Invoke-RestMethod returns The remote server returned an error: (404) Not Found
The proxy URL in GRAPHWARDEN_PROXY_URL is wrong, or the token endpoint path is wrong. The pipeline uses /oauth2/v2.0/token which is the proxy's standard token path; confirm your GraphWarden deployment exposes the same path (the default) and that the URL includes the scheme (https://proxy.example.com, not proxy.example.com). A trailing slash on GRAPHWARDEN_PROXY_URL produces a double-slash path that some proxies reject.
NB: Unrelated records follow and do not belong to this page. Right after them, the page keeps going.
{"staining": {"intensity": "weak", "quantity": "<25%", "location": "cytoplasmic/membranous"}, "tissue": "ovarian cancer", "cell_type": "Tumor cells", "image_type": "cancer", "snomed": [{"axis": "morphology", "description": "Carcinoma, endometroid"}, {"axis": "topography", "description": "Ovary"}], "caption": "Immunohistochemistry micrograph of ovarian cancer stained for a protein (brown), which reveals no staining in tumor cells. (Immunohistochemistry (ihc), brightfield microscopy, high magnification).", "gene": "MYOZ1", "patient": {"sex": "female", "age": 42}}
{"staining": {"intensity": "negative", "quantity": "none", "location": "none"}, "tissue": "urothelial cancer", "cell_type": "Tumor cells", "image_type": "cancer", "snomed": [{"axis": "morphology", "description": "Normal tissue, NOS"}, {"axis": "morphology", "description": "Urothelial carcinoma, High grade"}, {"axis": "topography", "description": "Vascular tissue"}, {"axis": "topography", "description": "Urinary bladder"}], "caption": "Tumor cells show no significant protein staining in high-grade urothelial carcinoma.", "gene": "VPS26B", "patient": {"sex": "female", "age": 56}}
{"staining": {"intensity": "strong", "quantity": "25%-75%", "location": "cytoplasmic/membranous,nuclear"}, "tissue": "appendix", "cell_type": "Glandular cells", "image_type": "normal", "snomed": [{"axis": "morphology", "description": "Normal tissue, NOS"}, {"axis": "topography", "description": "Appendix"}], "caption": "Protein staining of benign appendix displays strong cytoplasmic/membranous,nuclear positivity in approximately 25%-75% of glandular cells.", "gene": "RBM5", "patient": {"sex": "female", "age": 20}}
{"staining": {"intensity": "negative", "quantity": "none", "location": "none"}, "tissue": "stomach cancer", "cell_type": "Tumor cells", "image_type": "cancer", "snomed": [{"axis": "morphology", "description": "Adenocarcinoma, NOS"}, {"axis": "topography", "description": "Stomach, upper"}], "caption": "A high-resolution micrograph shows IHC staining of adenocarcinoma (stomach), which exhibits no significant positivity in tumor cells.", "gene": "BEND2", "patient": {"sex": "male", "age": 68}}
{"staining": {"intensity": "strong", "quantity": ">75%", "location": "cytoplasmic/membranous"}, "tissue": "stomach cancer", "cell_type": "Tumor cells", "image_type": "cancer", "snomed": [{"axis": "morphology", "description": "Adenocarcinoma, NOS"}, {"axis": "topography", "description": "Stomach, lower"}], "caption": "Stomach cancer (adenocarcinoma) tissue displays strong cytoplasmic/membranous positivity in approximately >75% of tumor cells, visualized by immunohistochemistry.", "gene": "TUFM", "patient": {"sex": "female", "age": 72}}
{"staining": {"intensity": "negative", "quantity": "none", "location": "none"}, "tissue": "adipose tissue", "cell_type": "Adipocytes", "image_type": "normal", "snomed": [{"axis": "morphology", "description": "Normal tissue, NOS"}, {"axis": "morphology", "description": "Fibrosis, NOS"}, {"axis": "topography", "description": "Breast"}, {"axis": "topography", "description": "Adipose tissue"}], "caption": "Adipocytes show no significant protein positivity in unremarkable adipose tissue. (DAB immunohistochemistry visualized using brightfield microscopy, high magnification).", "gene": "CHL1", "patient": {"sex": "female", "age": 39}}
Token acquisition failed against GraphWarden with an HTTP 401
The GRAPHWARDEN_CLIENT_ID and GRAPHWARDEN_CLIENT_SECRET pair is not the pair registered in the GraphWarden App Admin for this CI pipeline's App Identity. Rotate the credentials through GraphWarden Admin, update the variable group with the new values, and re-run the pipeline. Do not reuse App Identity credentials across environments.
The pipeline succeeds locally but fails on the hosted agent
The hosted agent cannot reach your on-premise proxy. ubuntu-latest runs in Microsoft's Azure infrastructure; an on-premise proxy behind a corporate firewall is not reachable from there. Either expose the proxy on a publicly routable URL (behind its own authentication and TLS) or switch to a self-hosted agent running inside your network.